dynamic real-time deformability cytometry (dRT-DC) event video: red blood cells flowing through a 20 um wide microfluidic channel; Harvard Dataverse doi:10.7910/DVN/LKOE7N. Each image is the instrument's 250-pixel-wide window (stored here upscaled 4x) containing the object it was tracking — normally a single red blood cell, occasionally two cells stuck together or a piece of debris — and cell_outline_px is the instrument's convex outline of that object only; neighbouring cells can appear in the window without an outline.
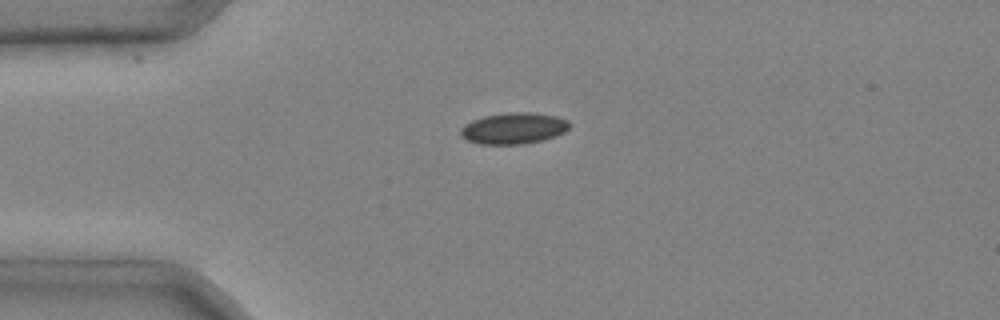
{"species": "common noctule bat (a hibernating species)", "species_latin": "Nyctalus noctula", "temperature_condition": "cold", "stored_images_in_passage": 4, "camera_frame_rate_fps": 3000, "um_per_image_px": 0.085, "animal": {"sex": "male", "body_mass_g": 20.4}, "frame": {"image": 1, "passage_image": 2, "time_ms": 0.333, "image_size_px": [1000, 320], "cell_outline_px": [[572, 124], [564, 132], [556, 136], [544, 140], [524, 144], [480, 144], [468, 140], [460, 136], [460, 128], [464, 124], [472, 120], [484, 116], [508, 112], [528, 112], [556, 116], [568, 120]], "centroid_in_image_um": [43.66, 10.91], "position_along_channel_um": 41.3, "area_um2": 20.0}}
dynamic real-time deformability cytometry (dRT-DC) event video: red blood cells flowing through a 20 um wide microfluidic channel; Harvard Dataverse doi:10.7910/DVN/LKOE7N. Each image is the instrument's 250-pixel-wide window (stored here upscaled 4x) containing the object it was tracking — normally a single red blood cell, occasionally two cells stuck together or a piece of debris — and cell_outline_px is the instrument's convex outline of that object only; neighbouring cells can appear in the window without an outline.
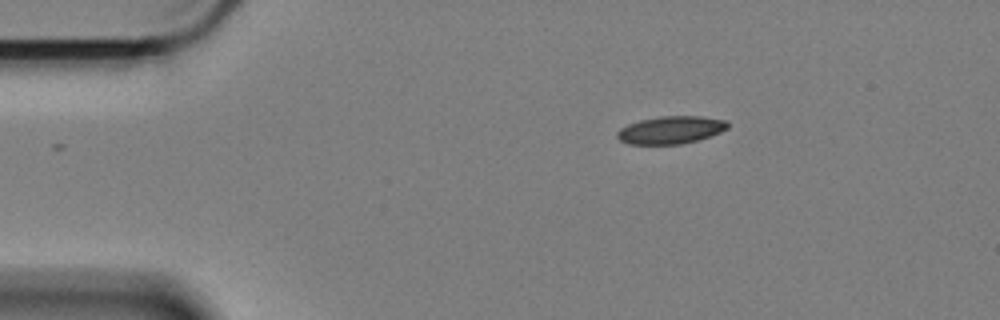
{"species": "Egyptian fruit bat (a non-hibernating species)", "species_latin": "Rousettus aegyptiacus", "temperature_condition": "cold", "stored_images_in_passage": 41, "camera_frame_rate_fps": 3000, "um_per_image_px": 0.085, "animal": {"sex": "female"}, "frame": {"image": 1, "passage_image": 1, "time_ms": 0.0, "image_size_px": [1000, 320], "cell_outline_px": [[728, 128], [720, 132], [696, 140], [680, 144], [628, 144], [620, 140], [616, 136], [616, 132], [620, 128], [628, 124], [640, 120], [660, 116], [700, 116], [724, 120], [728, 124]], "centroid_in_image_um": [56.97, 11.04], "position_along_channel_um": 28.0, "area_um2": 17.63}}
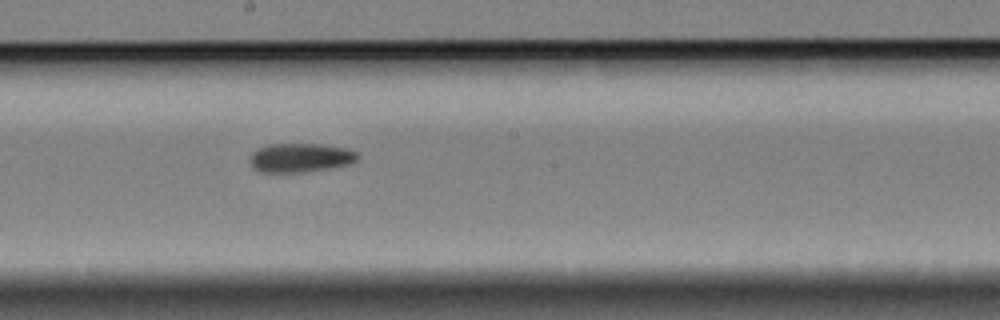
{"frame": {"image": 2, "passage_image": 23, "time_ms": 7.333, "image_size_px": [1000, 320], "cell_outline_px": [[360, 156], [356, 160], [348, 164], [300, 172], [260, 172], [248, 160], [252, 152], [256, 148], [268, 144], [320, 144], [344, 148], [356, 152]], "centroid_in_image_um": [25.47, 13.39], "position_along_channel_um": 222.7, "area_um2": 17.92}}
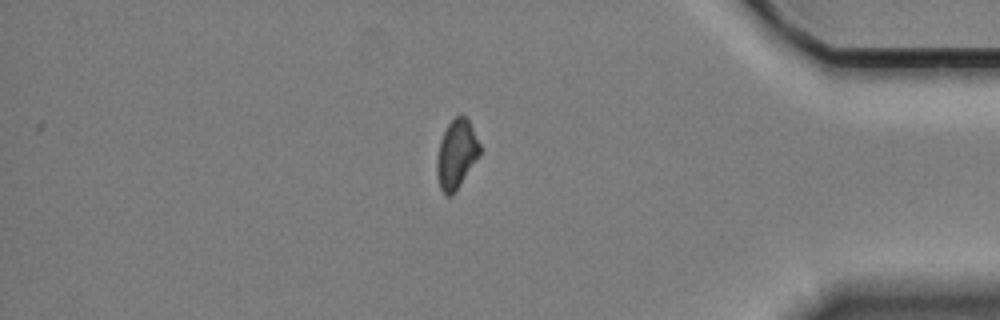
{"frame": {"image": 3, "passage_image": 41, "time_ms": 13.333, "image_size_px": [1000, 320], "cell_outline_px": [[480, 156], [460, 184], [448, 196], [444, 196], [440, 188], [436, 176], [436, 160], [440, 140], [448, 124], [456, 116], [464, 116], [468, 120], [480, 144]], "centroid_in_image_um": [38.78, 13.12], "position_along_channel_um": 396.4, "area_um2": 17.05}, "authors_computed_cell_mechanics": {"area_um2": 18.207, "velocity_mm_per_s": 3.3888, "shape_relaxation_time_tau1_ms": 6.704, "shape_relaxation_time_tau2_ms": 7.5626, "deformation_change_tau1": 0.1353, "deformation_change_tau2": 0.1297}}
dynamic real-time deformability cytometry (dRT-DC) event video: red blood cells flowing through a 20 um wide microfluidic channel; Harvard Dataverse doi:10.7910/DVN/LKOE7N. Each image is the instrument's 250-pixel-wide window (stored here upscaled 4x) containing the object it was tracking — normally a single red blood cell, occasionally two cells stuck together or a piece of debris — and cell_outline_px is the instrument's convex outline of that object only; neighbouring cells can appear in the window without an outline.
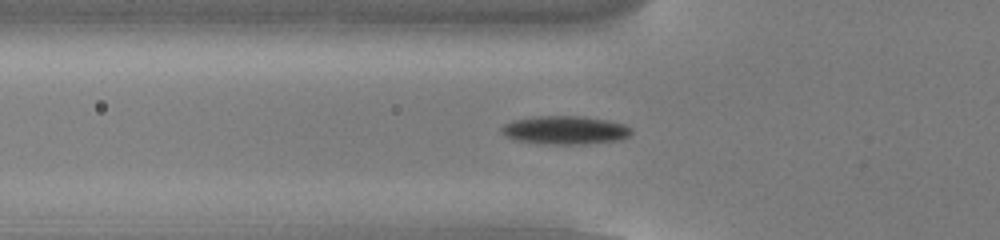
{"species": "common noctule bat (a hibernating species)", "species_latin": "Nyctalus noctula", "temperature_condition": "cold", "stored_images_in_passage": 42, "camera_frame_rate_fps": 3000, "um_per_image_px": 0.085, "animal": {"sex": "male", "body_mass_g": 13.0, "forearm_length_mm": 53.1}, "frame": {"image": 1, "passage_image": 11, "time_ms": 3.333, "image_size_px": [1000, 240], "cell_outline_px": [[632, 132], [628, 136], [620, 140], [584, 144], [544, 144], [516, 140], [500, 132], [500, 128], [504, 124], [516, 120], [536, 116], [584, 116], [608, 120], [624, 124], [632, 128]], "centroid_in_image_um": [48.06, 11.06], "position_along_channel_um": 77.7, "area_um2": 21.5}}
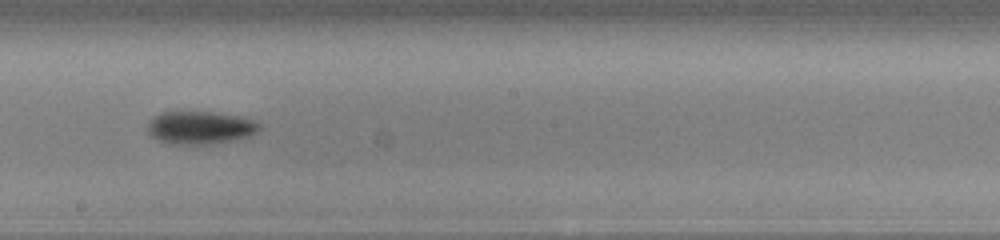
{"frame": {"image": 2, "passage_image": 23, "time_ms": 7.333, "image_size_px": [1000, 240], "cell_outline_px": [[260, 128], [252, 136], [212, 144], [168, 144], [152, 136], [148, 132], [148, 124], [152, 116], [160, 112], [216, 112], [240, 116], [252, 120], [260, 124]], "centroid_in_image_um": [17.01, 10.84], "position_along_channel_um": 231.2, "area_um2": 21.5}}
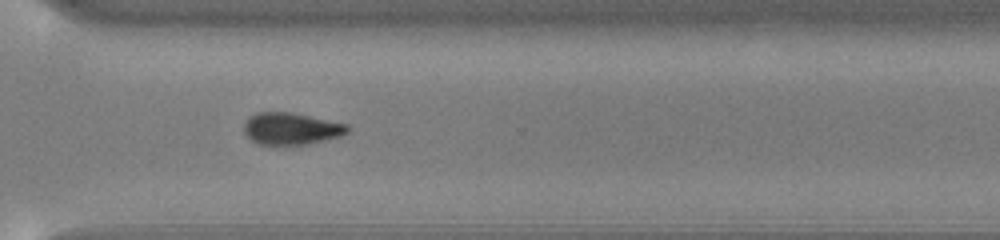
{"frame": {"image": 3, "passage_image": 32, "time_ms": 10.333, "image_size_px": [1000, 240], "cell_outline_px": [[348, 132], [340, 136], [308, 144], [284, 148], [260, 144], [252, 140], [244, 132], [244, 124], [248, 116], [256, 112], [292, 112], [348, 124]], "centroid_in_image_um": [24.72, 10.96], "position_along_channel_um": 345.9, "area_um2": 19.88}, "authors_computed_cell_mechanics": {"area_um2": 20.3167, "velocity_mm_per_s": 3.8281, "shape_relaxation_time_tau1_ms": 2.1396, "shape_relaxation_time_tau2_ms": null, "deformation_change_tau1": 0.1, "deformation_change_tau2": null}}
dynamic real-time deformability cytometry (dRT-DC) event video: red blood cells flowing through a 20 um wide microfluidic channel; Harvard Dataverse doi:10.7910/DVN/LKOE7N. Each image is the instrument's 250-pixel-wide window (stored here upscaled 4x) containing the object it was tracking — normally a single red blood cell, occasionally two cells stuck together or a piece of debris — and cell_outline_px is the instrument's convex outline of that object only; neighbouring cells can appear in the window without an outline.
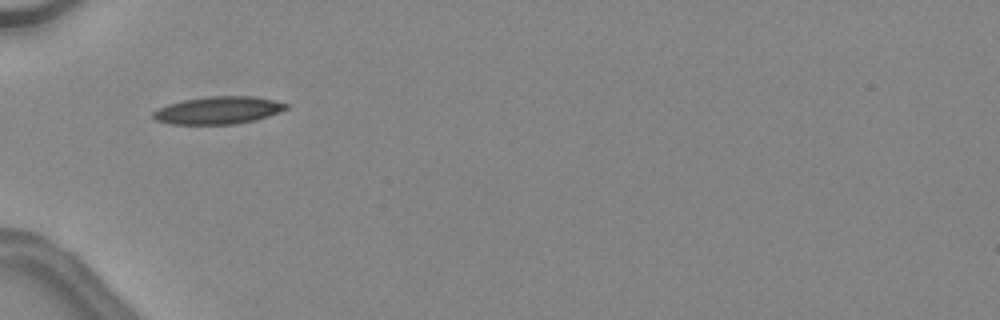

• _Task details_:
All of the data above should be quoted exactly, except for the pictures.

• _Written response_:
dynamic real-time deformability cytometry (dRT-DC) event video: red blood cells flowing through a 20 um wide microfluidic channel; Harvard Dataverse doi:10.7910/DVN/LKOE7N. Each image is the instrument's 250-pixel-wide window (stored here upscaled 4x) containing the object it was tracking — normally a single red blood cell, occasionally two cells stuck together or a piece of debris — and cell_outline_px is the instrument's convex outline of that object only; neighbouring cells can appear in the window without an outline.
{"species": "common noctule bat (a hibernating species)", "species_latin": "Nyctalus noctula", "temperature_condition": "cold", "stored_images_in_passage": 4, "camera_frame_rate_fps": 3000, "um_per_image_px": 0.085, "animal": {"sex": "male", "body_mass_g": 20.4}, "frame": {"image": 1, "passage_image": 2, "time_ms": 0.333, "image_size_px": [1000, 320], "cell_outline_px": [[572, 124], [564, 132], [556, 136], [544, 140], [524, 144], [480, 144], [468, 140], [460, 136], [460, 128], [464, 124], [472, 120], [484, 116], [508, 112], [528, 112], [556, 116], [568, 120]], "centroid_in_image_um": [43.66, 10.91], "position_along_channel_um": 41.3, "area_um2": 20.0}}
dynamic real-time deformability cytometry (dRT-DC) event video: red blood cells flowing through a 20 um wide microfluidic channel; Harvard Dataverse doi:10.7910/DVN/LKOE7N. Each image is the instrument's 250-pixel-wide window (stored here upscaled 4x) containing the object it was tracking — normally a single red blood cell, occasionally two cells stuck together or a piece of debris — and cell_outline_px is the instrument's convex outline of that object only; neighbouring cells can appear in the window without an outline.
{"species": "Egyptian fruit bat (a non-hibernating species)", "species_latin": "Rousettus aegyptiacus", "temperature_condition": "cold", "stored_images_in_passage": 41, "camera_frame_rate_fps": 3000, "um_per_image_px": 0.085, "animal": {"sex": "female"}, "frame": {"image": 1, "passage_image": 1, "time_ms": 0.0, "image_size_px": [1000, 320], "cell_outline_px": [[728, 128], [720, 132], [696, 140], [680, 144], [628, 144], [620, 140], [616, 136], [616, 132], [620, 128], [628, 124], [640, 120], [660, 116], [700, 116], [724, 120], [728, 124]], "centroid_in_image_um": [56.97, 11.04], "position_along_channel_um": 28.0, "area_um2": 17.63}}
{"frame": {"image": 2, "passage_image": 23, "time_ms": 7.333, "image_size_px": [1000, 320], "cell_outline_px": [[360, 156], [356, 160], [348, 164], [300, 172], [260, 172], [248, 160], [252, 152], [256, 148], [268, 144], [320, 144], [344, 148], [356, 152]], "centroid_in_image_um": [25.47, 13.39], "position_along_channel_um": 222.7, "area_um2": 17.92}}
{"frame": {"image": 3, "passage_image": 41, "time_ms": 13.333, "image_size_px": [1000, 320], "cell_outline_px": [[480, 156], [460, 184], [448, 196], [444, 196], [440, 188], [436, 176], [436, 160], [440, 140], [448, 124], [456, 116], [464, 116], [468, 120], [480, 144]], "centroid_in_image_um": [38.78, 13.12], "position_along_channel_um": 396.4, "area_um2": 17.05}, "authors_computed_cell_mechanics": {"area_um2": 18.207, "velocity_mm_per_s": 3.3888, "shape_relaxation_time_tau1_ms": 6.704, "shape_relaxation_time_tau2_ms": 7.5626, "deformation_change_tau1": 0.1353, "deformation_change_tau2": 0.1297}}
dynamic real-time deformability cytometry (dRT-DC) event video: red blood cells flowing through a 20 um wide microfluidic channel; Harvard Dataverse doi:10.7910/DVN/LKOE7N. Each image is the instrument's 250-pixel-wide window (stored here upscaled 4x) containing the object it was tracking — normally a single red blood cell, occasionally two cells stuck together or a piece of debris — and cell_outline_px is the instrument's convex outline of that object only; neighbouring cells can appear in the window without an outline.
{"species": "common noctule bat (a hibernating species)", "species_latin": "Nyctalus noctula", "temperature_condition": "cold", "stored_images_in_passage": 42, "camera_frame_rate_fps": 3000, "um_per_image_px": 0.085, "animal": {"sex": "male", "body_mass_g": 13.0, "forearm_length_mm": 53.1}, "frame": {"image": 1, "passage_image": 11, "time_ms": 3.333, "image_size_px": [1000, 240], "cell_outline_px": [[632, 132], [628, 136], [620, 140], [584, 144], [544, 144], [516, 140], [500, 132], [500, 128], [504, 124], [516, 120], [536, 116], [584, 116], [608, 120], [624, 124], [632, 128]], "centroid_in_image_um": [48.06, 11.06], "position_along_channel_um": 77.7, "area_um2": 21.5}}
{"frame": {"image": 2, "passage_image": 23, "time_ms": 7.333, "image_size_px": [1000, 240], "cell_outline_px": [[260, 128], [252, 136], [212, 144], [168, 144], [152, 136], [148, 132], [148, 124], [152, 116], [160, 112], [216, 112], [240, 116], [252, 120], [260, 124]], "centroid_in_image_um": [17.01, 10.84], "position_along_channel_um": 231.2, "area_um2": 21.5}}
{"frame": {"image": 3, "passage_image": 32, "time_ms": 10.333, "image_size_px": [1000, 240], "cell_outline_px": [[348, 132], [340, 136], [308, 144], [284, 148], [260, 144], [252, 140], [244, 132], [244, 124], [248, 116], [256, 112], [292, 112], [348, 124]], "centroid_in_image_um": [24.72, 10.96], "position_along_channel_um": 345.9, "area_um2": 19.88}, "authors_computed_cell_mechanics": {"area_um2": 20.3167, "velocity_mm_per_s": 3.8281, "shape_relaxation_time_tau1_ms": 2.1396, "shape_relaxation_time_tau2_ms": null, "deformation_change_tau1": 0.1, "deformation_change_tau2": null}}
dynamic real-time deformability cytometry (dRT-DC) event video: red blood cells flowing through a 20 um wide microfluidic channel; Harvard Dataverse doi:10.7910/DVN/LKOE7N. Each image is the instrument's 250-pixel-wide window (stored here upscaled 4x) containing the object it was tracking — normally a single red blood cell, occasionally two cells stuck together or a piece of debris — and cell_outline_px is the instrument's convex outline of that object only; neighbouring cells can appear in the window without an outline.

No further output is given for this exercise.